Work to be completed - Only some lines are wanted. Transcribe, exactly, the lines below from the line with "Annotate the picture" up to and including the line with "Bounding boxes for".

Given records -
+ + + + + + +
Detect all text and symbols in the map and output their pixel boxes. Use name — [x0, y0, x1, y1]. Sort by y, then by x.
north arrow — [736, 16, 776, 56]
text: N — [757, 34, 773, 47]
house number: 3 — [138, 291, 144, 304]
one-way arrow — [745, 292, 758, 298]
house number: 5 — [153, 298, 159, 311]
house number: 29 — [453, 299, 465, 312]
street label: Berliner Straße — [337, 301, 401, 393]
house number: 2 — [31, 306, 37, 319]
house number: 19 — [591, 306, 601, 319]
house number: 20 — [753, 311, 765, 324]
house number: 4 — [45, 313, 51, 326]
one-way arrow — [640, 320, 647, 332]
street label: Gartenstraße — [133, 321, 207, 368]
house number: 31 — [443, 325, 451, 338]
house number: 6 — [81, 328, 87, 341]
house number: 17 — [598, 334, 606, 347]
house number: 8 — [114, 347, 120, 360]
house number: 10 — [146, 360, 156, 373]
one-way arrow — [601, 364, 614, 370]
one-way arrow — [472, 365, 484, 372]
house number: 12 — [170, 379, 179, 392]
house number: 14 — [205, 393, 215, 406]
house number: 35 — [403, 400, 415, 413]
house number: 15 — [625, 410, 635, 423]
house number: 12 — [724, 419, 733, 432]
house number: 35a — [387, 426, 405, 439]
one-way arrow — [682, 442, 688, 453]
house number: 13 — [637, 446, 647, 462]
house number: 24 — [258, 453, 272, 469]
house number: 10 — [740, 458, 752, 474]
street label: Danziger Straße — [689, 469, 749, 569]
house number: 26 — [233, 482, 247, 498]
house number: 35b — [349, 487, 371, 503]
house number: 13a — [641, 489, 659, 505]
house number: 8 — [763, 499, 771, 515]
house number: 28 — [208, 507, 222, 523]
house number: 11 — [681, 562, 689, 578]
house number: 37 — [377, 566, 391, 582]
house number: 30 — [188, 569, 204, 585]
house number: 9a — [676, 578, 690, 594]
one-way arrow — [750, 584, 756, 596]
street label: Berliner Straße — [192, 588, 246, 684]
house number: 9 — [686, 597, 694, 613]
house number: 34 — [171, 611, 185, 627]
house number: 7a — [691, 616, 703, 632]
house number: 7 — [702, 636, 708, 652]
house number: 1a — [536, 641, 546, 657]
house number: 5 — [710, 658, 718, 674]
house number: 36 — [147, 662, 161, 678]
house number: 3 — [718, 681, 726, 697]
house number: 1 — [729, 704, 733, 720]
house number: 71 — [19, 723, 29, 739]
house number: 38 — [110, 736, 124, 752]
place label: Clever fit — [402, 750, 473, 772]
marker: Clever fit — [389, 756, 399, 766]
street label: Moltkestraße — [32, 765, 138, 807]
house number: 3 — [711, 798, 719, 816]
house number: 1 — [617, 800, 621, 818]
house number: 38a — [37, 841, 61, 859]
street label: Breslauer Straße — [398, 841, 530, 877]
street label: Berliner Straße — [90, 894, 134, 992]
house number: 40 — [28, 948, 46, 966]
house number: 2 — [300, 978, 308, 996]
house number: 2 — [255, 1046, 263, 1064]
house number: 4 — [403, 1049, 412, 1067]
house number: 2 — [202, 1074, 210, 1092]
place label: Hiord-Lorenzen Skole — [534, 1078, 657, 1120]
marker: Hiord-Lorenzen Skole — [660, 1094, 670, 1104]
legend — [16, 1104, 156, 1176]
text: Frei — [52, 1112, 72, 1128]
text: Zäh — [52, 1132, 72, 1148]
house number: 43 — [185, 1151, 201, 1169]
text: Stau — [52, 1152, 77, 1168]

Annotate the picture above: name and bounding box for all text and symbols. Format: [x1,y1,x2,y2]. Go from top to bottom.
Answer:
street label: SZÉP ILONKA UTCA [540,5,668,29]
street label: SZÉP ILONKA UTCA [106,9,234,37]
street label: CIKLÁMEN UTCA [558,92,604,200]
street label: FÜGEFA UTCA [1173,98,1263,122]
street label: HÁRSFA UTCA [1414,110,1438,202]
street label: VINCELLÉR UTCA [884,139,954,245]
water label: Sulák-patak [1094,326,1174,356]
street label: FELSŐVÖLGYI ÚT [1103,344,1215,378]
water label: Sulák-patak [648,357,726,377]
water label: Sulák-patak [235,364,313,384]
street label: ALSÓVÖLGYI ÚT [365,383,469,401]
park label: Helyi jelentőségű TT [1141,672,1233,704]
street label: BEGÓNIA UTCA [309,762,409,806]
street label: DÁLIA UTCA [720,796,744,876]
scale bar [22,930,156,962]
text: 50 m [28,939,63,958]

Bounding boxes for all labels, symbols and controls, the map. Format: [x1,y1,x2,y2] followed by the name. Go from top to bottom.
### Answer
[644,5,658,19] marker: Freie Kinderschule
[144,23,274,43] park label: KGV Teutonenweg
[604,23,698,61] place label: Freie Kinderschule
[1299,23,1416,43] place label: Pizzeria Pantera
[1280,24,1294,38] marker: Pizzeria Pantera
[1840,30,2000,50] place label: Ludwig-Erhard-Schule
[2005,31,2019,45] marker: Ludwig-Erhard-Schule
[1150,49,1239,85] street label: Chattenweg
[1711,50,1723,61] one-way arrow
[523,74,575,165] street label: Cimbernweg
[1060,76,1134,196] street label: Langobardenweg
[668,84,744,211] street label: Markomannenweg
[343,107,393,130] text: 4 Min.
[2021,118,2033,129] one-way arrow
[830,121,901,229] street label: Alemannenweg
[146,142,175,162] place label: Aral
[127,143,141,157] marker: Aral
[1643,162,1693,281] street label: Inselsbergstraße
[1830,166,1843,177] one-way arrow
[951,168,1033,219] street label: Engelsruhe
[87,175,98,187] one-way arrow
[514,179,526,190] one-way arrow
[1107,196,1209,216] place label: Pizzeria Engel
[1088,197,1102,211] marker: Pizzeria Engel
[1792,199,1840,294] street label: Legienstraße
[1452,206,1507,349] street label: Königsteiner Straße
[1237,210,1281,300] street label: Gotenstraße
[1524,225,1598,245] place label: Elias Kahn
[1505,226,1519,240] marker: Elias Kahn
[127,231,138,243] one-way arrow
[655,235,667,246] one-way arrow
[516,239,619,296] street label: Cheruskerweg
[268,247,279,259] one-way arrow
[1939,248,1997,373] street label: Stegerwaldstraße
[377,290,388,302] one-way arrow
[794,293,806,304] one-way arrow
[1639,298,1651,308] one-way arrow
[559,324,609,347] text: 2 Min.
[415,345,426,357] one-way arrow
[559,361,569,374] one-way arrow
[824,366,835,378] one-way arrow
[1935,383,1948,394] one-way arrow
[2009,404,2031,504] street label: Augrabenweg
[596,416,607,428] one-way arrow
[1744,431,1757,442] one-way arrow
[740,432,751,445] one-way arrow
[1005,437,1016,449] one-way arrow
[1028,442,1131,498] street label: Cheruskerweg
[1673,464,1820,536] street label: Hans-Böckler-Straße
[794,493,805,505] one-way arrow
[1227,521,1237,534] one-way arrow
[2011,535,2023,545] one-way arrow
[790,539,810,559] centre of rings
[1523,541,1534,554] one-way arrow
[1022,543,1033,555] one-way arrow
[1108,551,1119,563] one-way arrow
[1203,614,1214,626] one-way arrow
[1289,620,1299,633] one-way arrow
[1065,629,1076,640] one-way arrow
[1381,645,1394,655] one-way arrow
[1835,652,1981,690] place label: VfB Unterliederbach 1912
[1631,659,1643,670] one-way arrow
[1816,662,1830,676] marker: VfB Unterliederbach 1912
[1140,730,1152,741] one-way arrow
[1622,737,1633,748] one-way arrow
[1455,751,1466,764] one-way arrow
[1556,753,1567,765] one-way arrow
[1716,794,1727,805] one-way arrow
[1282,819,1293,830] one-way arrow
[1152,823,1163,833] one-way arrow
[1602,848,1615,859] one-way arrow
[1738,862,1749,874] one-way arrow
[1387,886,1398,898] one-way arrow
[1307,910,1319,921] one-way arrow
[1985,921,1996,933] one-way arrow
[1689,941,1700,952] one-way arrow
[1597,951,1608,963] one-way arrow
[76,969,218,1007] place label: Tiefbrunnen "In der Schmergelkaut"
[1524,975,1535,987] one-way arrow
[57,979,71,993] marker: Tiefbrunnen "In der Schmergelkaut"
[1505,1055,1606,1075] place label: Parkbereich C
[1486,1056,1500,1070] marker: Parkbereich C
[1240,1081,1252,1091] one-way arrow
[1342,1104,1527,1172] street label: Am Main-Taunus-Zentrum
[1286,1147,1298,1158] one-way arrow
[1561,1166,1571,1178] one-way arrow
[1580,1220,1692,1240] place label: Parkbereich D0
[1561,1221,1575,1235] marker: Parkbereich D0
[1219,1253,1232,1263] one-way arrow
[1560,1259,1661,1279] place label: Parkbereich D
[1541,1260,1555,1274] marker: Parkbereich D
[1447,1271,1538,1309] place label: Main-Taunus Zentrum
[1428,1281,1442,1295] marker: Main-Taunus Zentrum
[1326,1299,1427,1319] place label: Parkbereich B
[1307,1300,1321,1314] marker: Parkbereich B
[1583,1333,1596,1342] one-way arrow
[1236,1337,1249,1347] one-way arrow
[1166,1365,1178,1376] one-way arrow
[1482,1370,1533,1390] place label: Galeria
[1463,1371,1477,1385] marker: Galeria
+ + + + + + +
Result of the task -
Annotate the picture above: name and bounding box for all text and symbols. Format: [x1,y1,x2,y2]. Go from top to bottom.
Answer:
street label: SZÉP ILONKA UTCA [540,5,668,29]
street label: SZÉP ILONKA UTCA [106,9,234,37]
street label: CIKLÁMEN UTCA [558,92,604,200]
street label: FÜGEFA UTCA [1173,98,1263,122]
street label: HÁRSFA UTCA [1414,110,1438,202]
street label: VINCELLÉR UTCA [884,139,954,245]
water label: Sulák-patak [1094,326,1174,356]
street label: FELSŐVÖLGYI ÚT [1103,344,1215,378]
water label: Sulák-patak [648,357,726,377]
water label: Sulák-patak [235,364,313,384]
street label: ALSÓVÖLGYI ÚT [365,383,469,401]
park label: Helyi jelentőségű TT [1141,672,1233,704]
street label: BEGÓNIA UTCA [309,762,409,806]
street label: DÁLIA UTCA [720,796,744,876]
scale bar [22,930,156,962]
text: 50 m [28,939,63,958]

Bounding boxes for all labels, symbols and controls, the map. Format: [x1,y1,x2,y2] followed by the name. Go from top to bottom.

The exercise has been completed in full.